Il existe plusieurs possibilités qui peuvent vous permettre de diminuer votre temps de travail dans le but de l’adapter aux conséquences de la maladie, comme la fatigue. Cependant,  une réduction du temps de travail devrait entraîner une baisse de salaire.

Vous pouvez bénéficier d’un temps partiel avec l’accord de votre employeur. Dans la fonction publique, il existe un temps partiel de droit, que l’on peut obtenir dès qu’on est reconnu comme travailleur handicapé.

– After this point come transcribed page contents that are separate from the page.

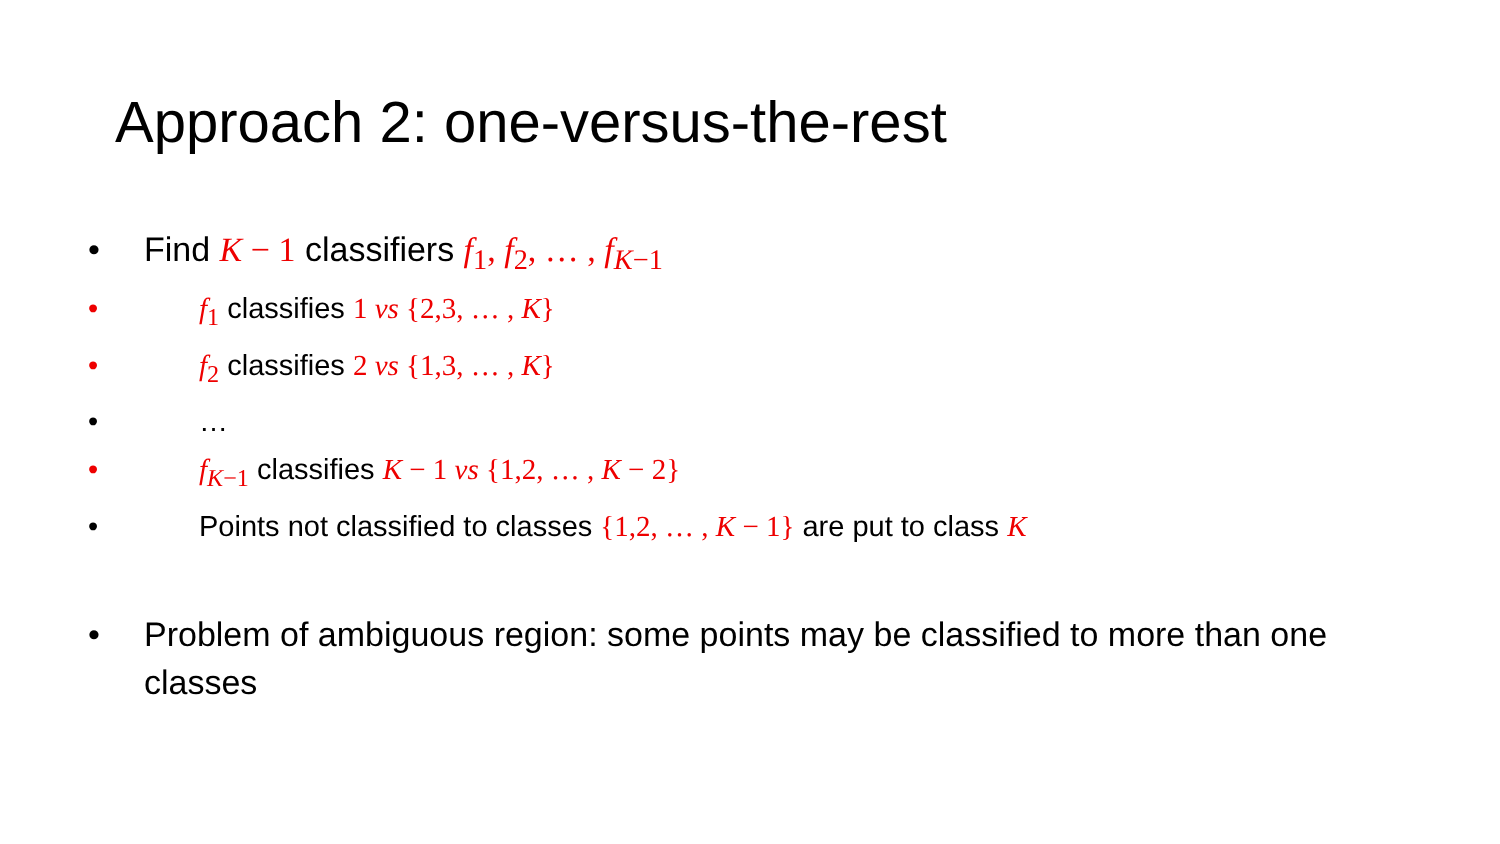Approach 2: one-versus-the-rest
• Find K − 1 classifiers f<sub>1</sub>, f<sub>2</sub>, … , f<sub>K−1</sub>
• f<sub>1</sub> classifies 1 vs {2,3, … , K}
• f<sub>2</sub> classifies 2 vs {1,3, … , K}
• …
• f<sub>K−1</sub> classifies K − 1 vs {1,2, … , K − 2}
• Points not classified to classes {1,2, … , K − 1} are put to class K
• Problem of ambiguous region: some points may be classified to more than one classes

Il existe également des dispositifs pouvant permettre de compenser la perte de revenus générés par la diminution du temps de travail, comme la mise en invalidité partielle (1ère catégorie), qui permet de réduire son activité professionnelle et de bénéficier d’une pension  par l’assurance maladie.

Les conditions d’obtention de la pension dépendent d’une part du degré d’incapacité lié à la maladie, mais aussi à des conditions administratives et de ressources. Une évaluation individuelle, par une assistante sociale est recommandée, afin d’étudier votre situation pour déterminer le dispositif qui sera le plus adapté pour préserver à la fois votre santé, mais aussi vos droits et maintenir un revenu suffisant.

 L’expérience de Jacqueline :

J’ai été mise en invalidité et j’ai trouvé cela très déprimant, même si cela m’a permis de ménager mes articulations, de me reposer davantage et d’aller mieux. Je pense qu’une mise en invalidité doit se préparer à la fois du point de vue administratif, mais aussi personnel : en étant moins présente au travail, je manquais une partie de la vie de bureau et je me sentais parfois en décalage avec mes collègues.